Dr. Jaclyn Meloche is an interdisciplinary humanities scholar engaged with drawing, performance, feminist art criticism and curation. Her doctoral dissertation, entitled “Materials Matter: The Politics of Posthumanist Performativity in Contemporary Studio Practice” (2015) is the subject of her research for the single-authored monograph of the same name. Meloche has earned reviews for her art-based research in Canadian Art, National Gallery Magazine, Toronto Star, The Boston Globe, The New York Times, and The New Yorker. Her curatorial projects include Alma, Carl Beam: Four Directions, The Sandwich Project, Food, Feminism and Kitchen Culture, Downtown/s: The 2017 Windsor-Essex Triennial of Contemporary, Isabelle Hayeur: Foreign Body/Corps étranger, Power Play: Hockey in Canadian Contemporary Art, and Johan Grimonprez: Dialogues.
Meloche is the editor of What is our Role: Artists in Academia and the Post-Knowledge Economy (YYZBOOKS, 2018), and her recent book chapters include “Camera Performed: Visualizing the Behaviours of Technology in Digital Performance,” (Palgrave Macmillan, 2017), “The Politics of Perception: Re/Constructing Meaning Inside the Frame of War,” (Palgrave Macmillan, 2018), and “Houses, Homes and the Horrors of a Suburban Identity Politic,” (Palgrave Macmillan, 2019).
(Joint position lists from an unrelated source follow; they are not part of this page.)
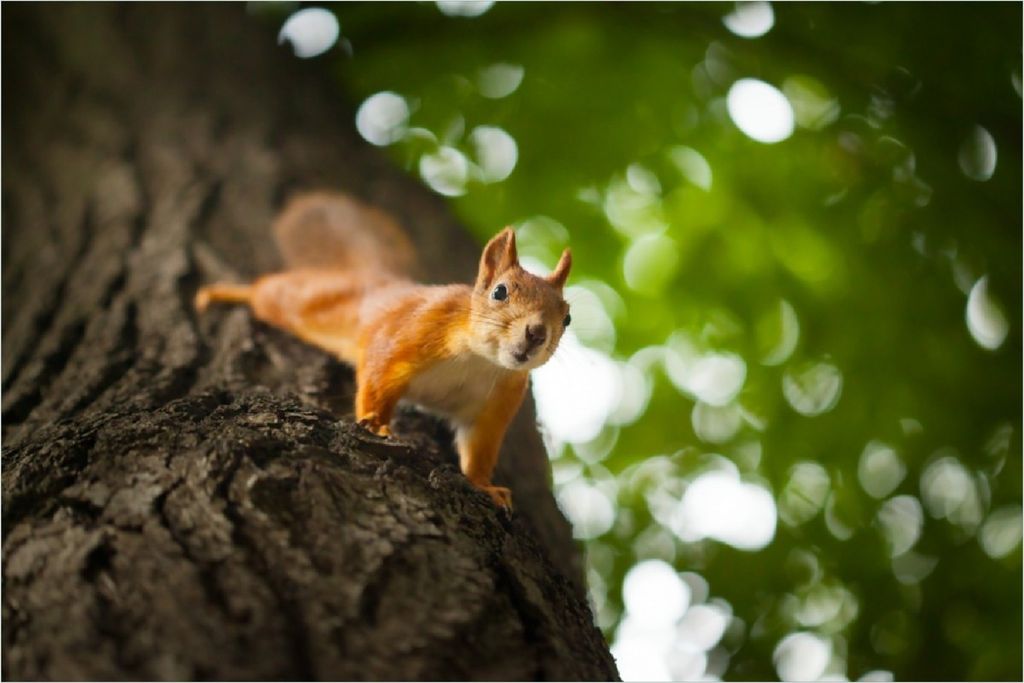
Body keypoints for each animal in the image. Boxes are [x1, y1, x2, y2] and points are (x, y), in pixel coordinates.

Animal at [195, 192, 572, 509]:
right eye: (500, 292)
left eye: (567, 318)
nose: (536, 333)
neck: (480, 361)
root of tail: (377, 280)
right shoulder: (404, 337)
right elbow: (377, 380)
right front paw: (376, 426)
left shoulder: (494, 405)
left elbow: (478, 450)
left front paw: (484, 485)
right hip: (300, 300)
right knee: (265, 291)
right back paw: (223, 292)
In 2019, her research will be presented at the Canadian Society for Women in Philosophy conference at the University of Guelph, the NORA Conference: Border Regimes, Territorial Discourses, and Feminist Politics with the Institute for Gender, Equality and Difference at the University of Iceland in Reykjavik, and the Universities Art Association of Canada conference. Meloche is currently a Sessional Instructor with the School of Creative Arts at the University of Windsor.